Read the records below and copy each line that contains "kompatibel".

[Start of section]

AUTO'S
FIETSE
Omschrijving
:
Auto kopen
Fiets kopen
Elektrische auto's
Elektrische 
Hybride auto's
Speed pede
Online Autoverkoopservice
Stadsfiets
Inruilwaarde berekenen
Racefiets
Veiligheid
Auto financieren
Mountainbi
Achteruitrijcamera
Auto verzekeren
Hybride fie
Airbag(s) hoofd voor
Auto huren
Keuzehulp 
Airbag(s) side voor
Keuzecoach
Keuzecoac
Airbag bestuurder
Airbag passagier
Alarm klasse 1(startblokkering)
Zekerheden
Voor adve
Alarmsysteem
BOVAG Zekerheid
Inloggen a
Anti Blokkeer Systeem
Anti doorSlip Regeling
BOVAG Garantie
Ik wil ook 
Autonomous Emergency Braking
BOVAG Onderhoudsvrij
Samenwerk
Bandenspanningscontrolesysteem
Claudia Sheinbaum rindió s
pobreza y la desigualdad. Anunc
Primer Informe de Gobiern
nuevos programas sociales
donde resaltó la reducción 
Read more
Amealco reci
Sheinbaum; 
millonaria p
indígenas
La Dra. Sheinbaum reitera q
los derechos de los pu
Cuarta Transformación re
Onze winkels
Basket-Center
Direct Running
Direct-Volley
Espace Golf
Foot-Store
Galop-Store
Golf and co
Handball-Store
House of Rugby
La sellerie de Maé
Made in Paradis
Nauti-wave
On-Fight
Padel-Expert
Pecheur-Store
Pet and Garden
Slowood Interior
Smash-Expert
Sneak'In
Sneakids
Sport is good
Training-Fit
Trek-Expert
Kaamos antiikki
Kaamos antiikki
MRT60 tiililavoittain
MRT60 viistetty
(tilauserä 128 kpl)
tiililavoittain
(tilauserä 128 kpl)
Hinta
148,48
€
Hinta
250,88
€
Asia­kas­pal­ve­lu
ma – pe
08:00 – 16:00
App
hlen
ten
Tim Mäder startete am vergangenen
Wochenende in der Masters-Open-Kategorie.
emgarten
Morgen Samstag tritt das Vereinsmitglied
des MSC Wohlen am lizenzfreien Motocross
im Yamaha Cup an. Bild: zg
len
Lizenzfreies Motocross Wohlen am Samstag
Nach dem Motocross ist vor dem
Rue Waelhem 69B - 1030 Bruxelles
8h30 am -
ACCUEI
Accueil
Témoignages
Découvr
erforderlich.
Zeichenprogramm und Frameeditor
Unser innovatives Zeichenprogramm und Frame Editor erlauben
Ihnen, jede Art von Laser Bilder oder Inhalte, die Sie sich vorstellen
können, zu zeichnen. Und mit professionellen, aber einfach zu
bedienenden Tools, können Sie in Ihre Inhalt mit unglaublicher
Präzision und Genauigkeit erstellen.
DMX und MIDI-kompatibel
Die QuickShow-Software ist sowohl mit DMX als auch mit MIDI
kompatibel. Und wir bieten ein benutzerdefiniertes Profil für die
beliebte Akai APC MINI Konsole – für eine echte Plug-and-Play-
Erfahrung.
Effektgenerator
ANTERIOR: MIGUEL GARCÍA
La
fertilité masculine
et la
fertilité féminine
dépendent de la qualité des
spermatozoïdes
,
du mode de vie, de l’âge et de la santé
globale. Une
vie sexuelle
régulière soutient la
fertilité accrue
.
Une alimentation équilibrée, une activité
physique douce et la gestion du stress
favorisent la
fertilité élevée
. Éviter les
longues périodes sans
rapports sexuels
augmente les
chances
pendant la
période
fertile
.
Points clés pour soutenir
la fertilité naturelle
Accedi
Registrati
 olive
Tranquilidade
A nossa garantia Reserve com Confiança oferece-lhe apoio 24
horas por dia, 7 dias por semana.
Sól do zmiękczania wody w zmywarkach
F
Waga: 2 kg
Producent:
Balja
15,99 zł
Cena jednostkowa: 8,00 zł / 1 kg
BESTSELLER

[End of section]

**TASK RESPONSE**:
DMX und MIDI-kompatibel
kompatibel. Und wir bieten ein benutzerdefiniertes Profil für die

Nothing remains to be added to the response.